**TASK BRIEF:** Among the records, which lines hold the word "Οινικά"? Pick them out.

(Saved entries)
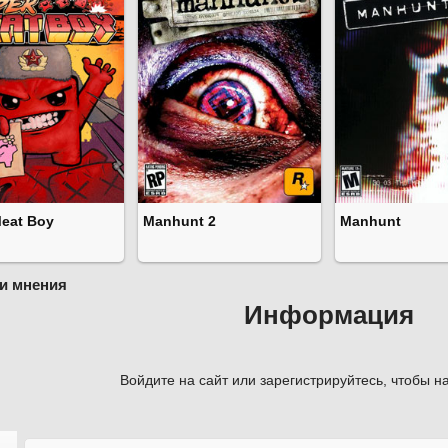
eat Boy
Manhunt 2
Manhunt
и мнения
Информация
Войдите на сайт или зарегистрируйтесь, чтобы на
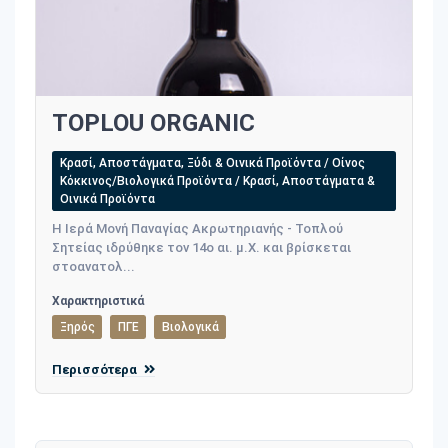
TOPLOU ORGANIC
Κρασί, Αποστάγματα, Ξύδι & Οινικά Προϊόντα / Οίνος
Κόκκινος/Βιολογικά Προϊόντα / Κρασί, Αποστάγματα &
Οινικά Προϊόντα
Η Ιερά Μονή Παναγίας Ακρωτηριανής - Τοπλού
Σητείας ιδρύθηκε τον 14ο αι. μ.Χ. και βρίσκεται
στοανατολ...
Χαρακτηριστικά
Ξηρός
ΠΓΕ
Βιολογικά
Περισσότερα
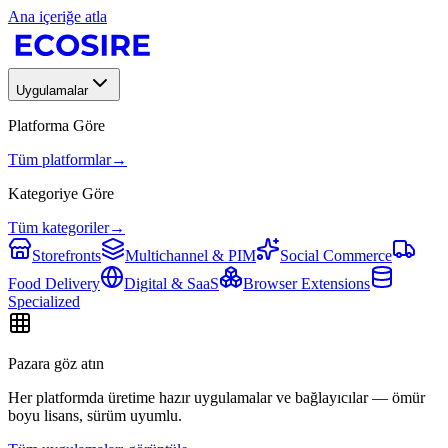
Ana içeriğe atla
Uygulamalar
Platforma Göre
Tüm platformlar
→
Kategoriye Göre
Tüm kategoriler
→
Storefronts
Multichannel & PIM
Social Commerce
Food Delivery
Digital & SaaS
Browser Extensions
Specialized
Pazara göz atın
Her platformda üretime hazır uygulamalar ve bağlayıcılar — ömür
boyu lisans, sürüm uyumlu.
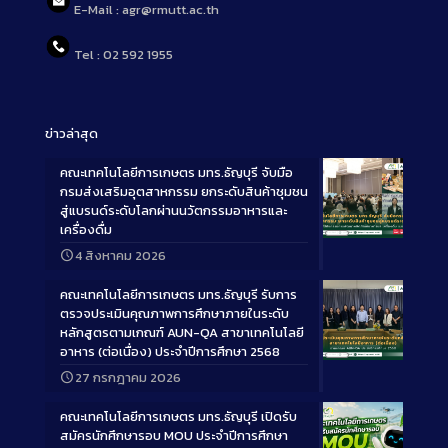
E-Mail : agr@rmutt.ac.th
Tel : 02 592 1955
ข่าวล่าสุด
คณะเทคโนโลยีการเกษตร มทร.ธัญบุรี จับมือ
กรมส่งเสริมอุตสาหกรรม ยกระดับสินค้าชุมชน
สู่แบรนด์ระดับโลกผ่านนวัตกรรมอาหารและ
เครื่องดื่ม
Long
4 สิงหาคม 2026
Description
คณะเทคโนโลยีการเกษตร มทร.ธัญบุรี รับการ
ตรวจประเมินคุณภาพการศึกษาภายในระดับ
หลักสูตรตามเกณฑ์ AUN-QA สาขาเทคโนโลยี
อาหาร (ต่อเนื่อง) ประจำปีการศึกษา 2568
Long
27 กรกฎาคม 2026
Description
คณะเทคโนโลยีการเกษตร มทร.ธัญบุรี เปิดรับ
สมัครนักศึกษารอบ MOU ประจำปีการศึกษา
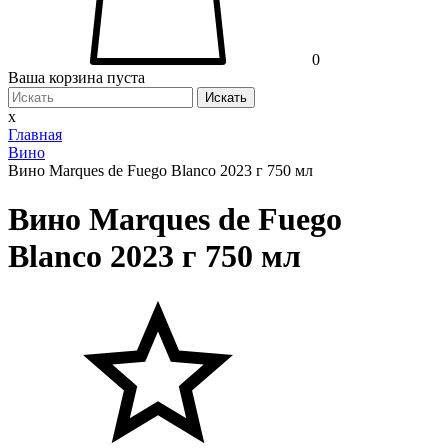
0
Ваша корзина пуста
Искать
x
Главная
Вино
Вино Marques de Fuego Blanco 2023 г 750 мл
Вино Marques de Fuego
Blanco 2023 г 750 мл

--

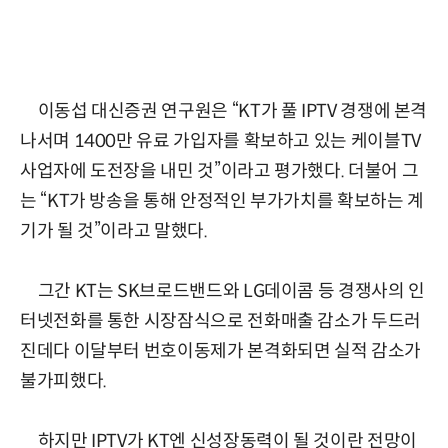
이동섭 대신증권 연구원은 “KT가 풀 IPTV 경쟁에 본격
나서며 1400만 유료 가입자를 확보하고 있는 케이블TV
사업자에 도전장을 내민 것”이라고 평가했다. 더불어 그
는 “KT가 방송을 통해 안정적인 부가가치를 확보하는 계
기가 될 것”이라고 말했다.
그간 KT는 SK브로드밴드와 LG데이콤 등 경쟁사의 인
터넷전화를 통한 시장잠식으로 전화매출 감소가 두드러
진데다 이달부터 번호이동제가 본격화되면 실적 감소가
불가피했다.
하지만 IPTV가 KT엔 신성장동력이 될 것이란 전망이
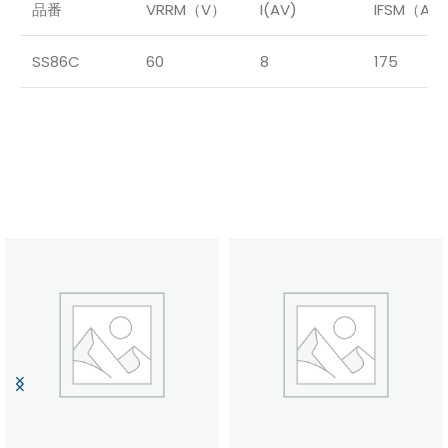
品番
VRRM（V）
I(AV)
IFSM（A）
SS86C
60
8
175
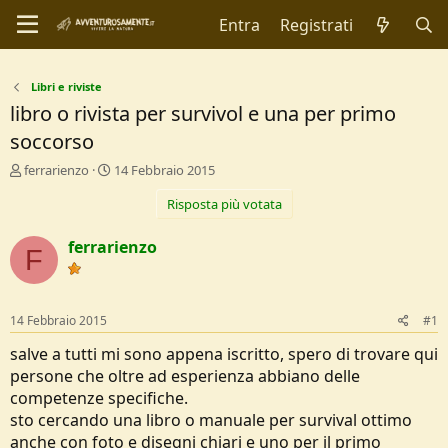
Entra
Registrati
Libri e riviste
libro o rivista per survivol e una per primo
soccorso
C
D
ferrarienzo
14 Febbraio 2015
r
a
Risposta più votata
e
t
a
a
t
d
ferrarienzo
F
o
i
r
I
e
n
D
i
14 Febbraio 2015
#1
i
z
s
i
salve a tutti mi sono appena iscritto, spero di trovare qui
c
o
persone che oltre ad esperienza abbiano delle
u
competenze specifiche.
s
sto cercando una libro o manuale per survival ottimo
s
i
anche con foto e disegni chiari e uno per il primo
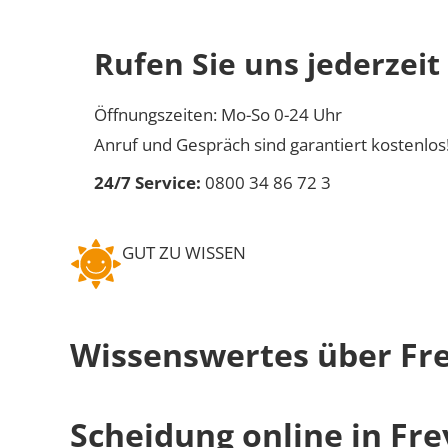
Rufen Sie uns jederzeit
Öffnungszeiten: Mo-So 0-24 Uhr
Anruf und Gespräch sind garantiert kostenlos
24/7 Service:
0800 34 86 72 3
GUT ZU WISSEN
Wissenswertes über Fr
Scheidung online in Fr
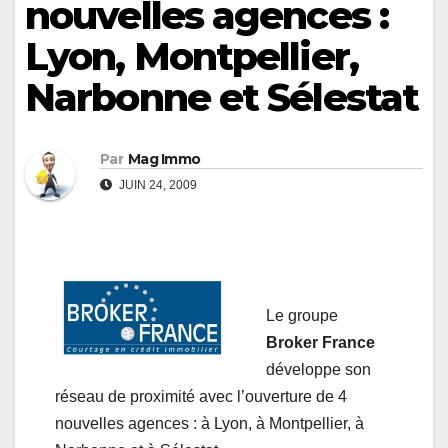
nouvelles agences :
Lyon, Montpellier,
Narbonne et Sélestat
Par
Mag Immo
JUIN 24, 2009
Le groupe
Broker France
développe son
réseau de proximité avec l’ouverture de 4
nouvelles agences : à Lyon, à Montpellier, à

**RESPONSE TO THIS TASK:**
Κρασί, Αποστάγματα, Ξύδι & Οινικά Προϊόντα / Οίνος
Οινικά Προϊόντα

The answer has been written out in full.